This was to be our second, but far from last, Christmas away from home.
Christmas 1940 half of us went home for Christmas the other half stayed in camp at Petawawa. So 1941 for all was the first when we were in a distant land all away from home. I think we received mail just before Christmas from home. I had already heard from my Grandmother in Scotland welcoming me to the British Isles, and my grandmother wrote my mother on my safe arrival, thankful that it was to Britain and not HongKong. I have that letter, also a news clipping stating more troops arrive safely.
Our Christmas dinner in the sergeants' mess was pretty good for all the shortages. One thing I remember was the amount of Brussels sprouts. They were the green staple served almost on a regular basis, least it seemed so. Being young I ate everything. At our Christmas dinner Roy Murphy brought a friend, an ATS girl who was in uniform. I do not remember her maiden name but Roy married Ethel. Both are living near Edmonton . Ethel has not been well for years.

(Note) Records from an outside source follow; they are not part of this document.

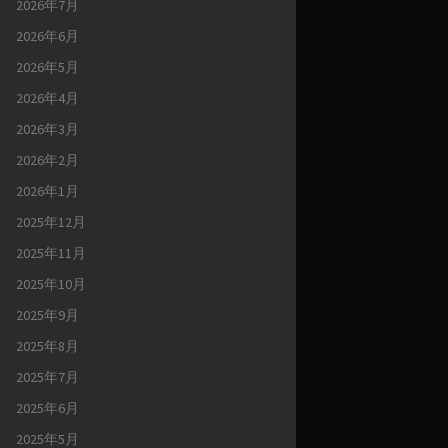
2026年7月
2026年6月
2026年5月
2026年4月
2026年3月
2026年2月
2026年1月
2025年12月
2025年11月
2025年10月
2025年9月
2025年8月
2025年7月
2025年6月
2025年5月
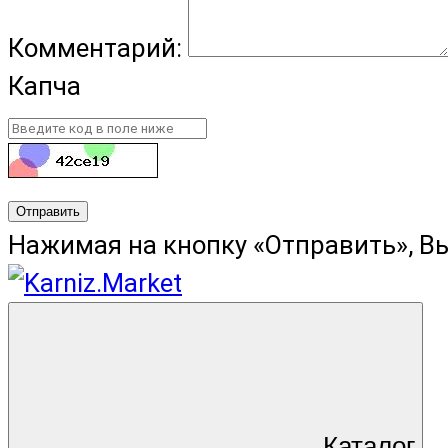
Комментарий:
Капча
Отправить
Нажимая на кнопку «Отправить», В
Каталог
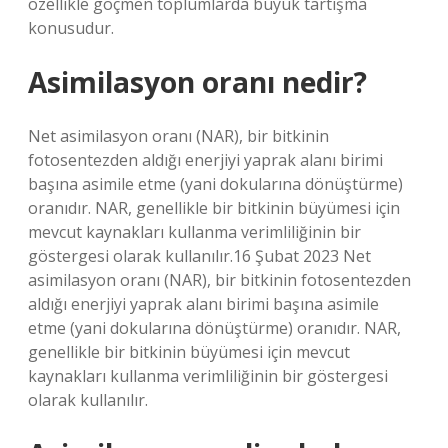
özellikle göçmen toplumlarda büyük tartışma
konusudur.
Asimilasyon oranı nedir?
Net asimilasyon oranı (NAR), bir bitkinin
fotosentezden aldığı enerjiyi yaprak alanı birimi
başına asimile etme (yani dokularına dönüştürme)
oranıdır. NAR, genellikle bir bitkinin büyümesi için
mevcut kaynakları kullanma verimliliğinin bir
göstergesi olarak kullanılır.16 Şubat 2023 Net
asimilasyon oranı (NAR), bir bitkinin fotosentezden
aldığı enerjiyi yaprak alanı birimi başına asimile
etme (yani dokularına dönüştürme) oranıdır. NAR,
genellikle bir bitkinin büyümesi için mevcut
kaynakları kullanma verimliliğinin bir göstergesi
olarak kullanılır.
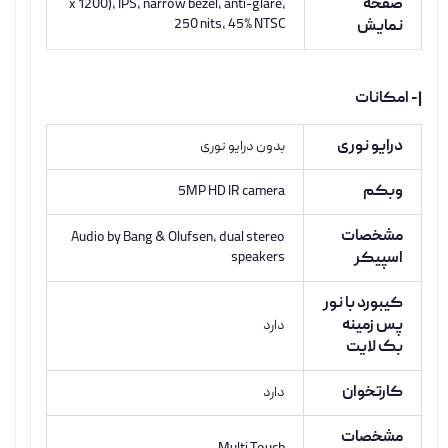
صفحه
x 1200), IPS, narrow bezel, anti-glare,
250 nits, 45% NTSC
نمایش
|- امکانات
درایو نوری
بدون درایو نوری
وبکم
5MP HD IR camera
مشخصات
Audio by Bang & Olufsen, dual stereo
اسپیکر
speakers
کیبورد با نور
پس زمینه
دارد
بک لایت
کارتخوان
دارد
مشخصات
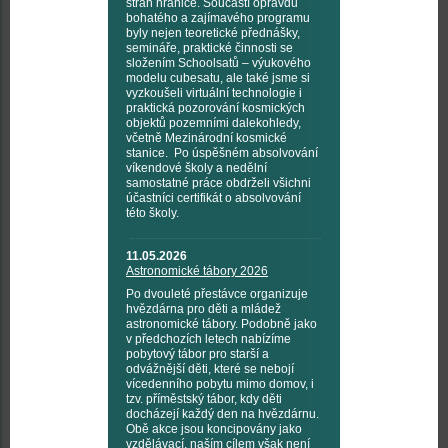
stran hranice. Součástí opravdu
bohatého a zajímavého programu
byly nejen teoretické přednášky,
semináře, praktické činnosti se
složením Schoolsatů – výukového
modelu cubesatu, ale také jsme si
vyzkoušeli virtuální technologie i
praktická pozorování kosmických
objektů pozemními dalekohledy,
včetně Mezinárodní kosmické
stanice. Po úspěšném absolvování
víkendové školy a nedělní
samostatné práce obdrželi všichni
účastníci certifikát o absolvování
této školy.
11.05.2026
Astronomické tábory 2026
Po dvouleté přestávce organizuje
hvězdárna pro děti a mládež
astronomické tábory. Podobně jako
v předchozích letech nabízíme
pobytový tábor pro starší a
odvážnější děti, které se nebojí
vícedenního pobytu mimo domov, i
tzv. příměstský tábor, kdy děti
docházejí každý den na hvězdárnu.
Obě akce jsou koncipovány jako
vzdělávací, naším cílem však není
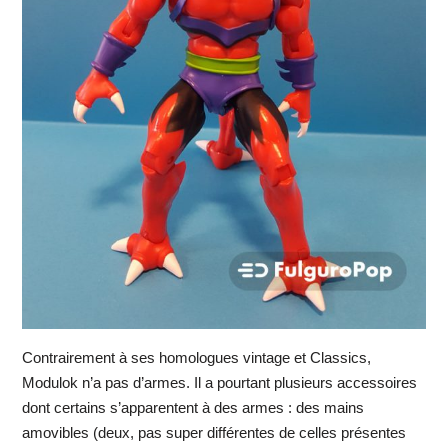
Contrairement à ses homologues vintage et Classics,
Modulok n’a pas d’armes. Il a pourtant plusieurs accessoires
dont certains s’apparentent à des armes : des mains
amovibles (deux, pas super différentes de celles présentes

The wash room facilities for all the Wos and sergeants was near the entrance to our mess, and had, if memory is correct, only three wash basins and cold water only. Now Scotty Hunter and I, along with many of the others, shaved, and did our teeth in a matter of seconds. Others, I guess should be nameless but again so what, one L/sgt Jack Michaels took seemingly the greatest time, usually in the 20 minute range while he preened and trimmed and plucked to the exasperation of all waiting, and Jack never did improve on speed regardless of the barbs cast his way. Jack had borrowed Scotty Hunter's first war issue mirror [a treasure ]. Well Jack broke it accidentally. I think at that moment that Scotty Hunter was starting to think that some one his age should be home doing veteran's guard or something. That was the definite down spiral in Scotty's career. I will dwell on that later.
Aldershot was a place that here that regiment had to get all together, and in a hurry. I remember Col Landers getting all the sgts and wos together and telling us what a nice look we had just like a shiny apple. Then he added the insult to us that were rotten to the core, and the upshot was the RSM was replaced by Jim Murray, a much younger man, and he looked the part of a fine figure to be the RSM. Now the original RSM McLeod had his faults but on the other side he always maintained to have a good regiment you had to have a great sergeants group, and we did. So the new Colonel had a nucleus that he knew he had to work with so changes were made. Older sergeants and sergeant Majors were either demoted or sent to holding units as too old or unfit to be in an active service unit.
Before I get into the New Year, seeing I had all my relations in Scotland I was given leave. This was before Christmas. Was I excited! I was on my way to Scotland, the birthplace of my parents. Train to London, then using the Underground system to get across London, then a train to Aberdeen, arriving in the mid morning after a night's travel. I checked at the Criterion Bar across from the station and found out that I would have to take a #14 bus down to the foot of Dee to my Uncle Jack's Pub called the Neptune. Walking into the bar, a Royal Navy Commander asked me to join him and his aide a Lt ,,, . I did so and he remarked was I a kin to the publican? I said yes he is my uncle, I then said how do you know? He replied your hair line. ' Well Uncle Jack came over and greeted me warmly and said have you been to see your aunt Cis yet? [his wife]. No, I have just arrived. Well away you go and see her right off. I received the proper street cars to take me to Ashley Park N Aberdeen, there to be given a great hug and kiss from my aunt Cis. The only child at home with Aunt Cis was Norman [ now called John ]. Norman was about four and we hit it off right away and he earned the nickname ot the Tough guy. Drew about 14, and Shelia about ten or so. Here was my first contact with real relatives. Others soon followed as I went further north to New Pitsligo, dad's birthplace, Fraserborough, Strichen, and the crofts and farms. Upper Craidmaud was the farm that in that parlour Mum and Dad were married, 17 December 1917.